J Biol Chem. 2012 May 4. [Epub ahead of print]
The obligate intracellular parasite Toxoplasma gondii secretes a soluble phosphatidylserine decarboxylase
Gupta N, Hartmann A, Lucius R, Voelker DR.
Humboldt University, Germany;
Toxoplasma gondii is an obligate intracellular parasite capable of causing fatal infections in immunocompromised individuals and neonates.
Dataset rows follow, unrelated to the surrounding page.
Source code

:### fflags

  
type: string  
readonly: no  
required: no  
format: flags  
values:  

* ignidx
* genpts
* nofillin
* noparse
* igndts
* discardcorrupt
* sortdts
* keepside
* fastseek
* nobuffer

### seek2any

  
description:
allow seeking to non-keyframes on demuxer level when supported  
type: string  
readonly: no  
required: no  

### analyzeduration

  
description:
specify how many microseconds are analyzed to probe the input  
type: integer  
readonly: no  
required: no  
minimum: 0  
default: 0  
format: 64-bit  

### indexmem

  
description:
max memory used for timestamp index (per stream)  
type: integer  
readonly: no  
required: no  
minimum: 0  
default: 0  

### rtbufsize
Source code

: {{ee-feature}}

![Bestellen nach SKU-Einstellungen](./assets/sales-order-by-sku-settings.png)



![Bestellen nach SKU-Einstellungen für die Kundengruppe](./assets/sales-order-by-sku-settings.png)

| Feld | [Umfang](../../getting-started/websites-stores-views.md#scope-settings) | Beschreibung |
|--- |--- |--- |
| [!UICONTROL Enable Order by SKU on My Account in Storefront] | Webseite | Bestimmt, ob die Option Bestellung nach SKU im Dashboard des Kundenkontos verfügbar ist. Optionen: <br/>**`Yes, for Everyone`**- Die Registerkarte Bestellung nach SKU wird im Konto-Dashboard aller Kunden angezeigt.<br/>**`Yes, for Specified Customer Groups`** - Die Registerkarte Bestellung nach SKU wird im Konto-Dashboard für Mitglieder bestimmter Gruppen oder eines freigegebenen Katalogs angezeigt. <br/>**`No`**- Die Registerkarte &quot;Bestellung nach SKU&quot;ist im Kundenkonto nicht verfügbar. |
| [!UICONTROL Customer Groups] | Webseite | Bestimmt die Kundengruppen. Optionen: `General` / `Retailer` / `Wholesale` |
Examination of the phosphatidylserine (PtdSer) metabolism of T. gondii reveals that the parasite secretes a soluble form of PtdSer decarboxylase (TgPSD1), which preferentially decarboxylates liposomal PtdSer with an apparent K( m) of 67 μM. The specific enzyme activity increases by 3-fold during the replication of T. gondii, and soluble PSD accounts for ~20% of the total PSD, prior to the parasite egress from host cells. Extracellular T. gondii secreted ~20% of its total PSD activity at 37°C, and the intracellular Ca(++) chelator BAPTA-AM inhibited the process by 50%. Cycloheximide, Brefeldin A, ionic composition of the medium and exogenous PtdSer did not modulate the enzyme secretion, which suggests a constitutive discharge of a presynthesized pool of PSD in axenic T. gondii. TgPSD1 consists of 968 residues with a 26-amino acid hydrophobic peptide at the N-terminus, and no predicted membrane-domain. Parasites over-expressing TgPSD1-HA secreted 10-fold more activity compared to the parental strain. Exposure of apoptotic Jurkat cells to transgenic parasites demonstrated interfacial catalysis by secreted TgPSD1 that reduced host cell surface expression of PtdSer. Immuno-localization experiments revealed that TgPSD1 resides in the dense granules of T. gondii and is also found in the parasitophorous vacuole of replicating parasites. Together, these findings demonstrate novel features of the parasite enzyme since a secreted, soluble and interfacially active form of PSD has not been previously described for any organism.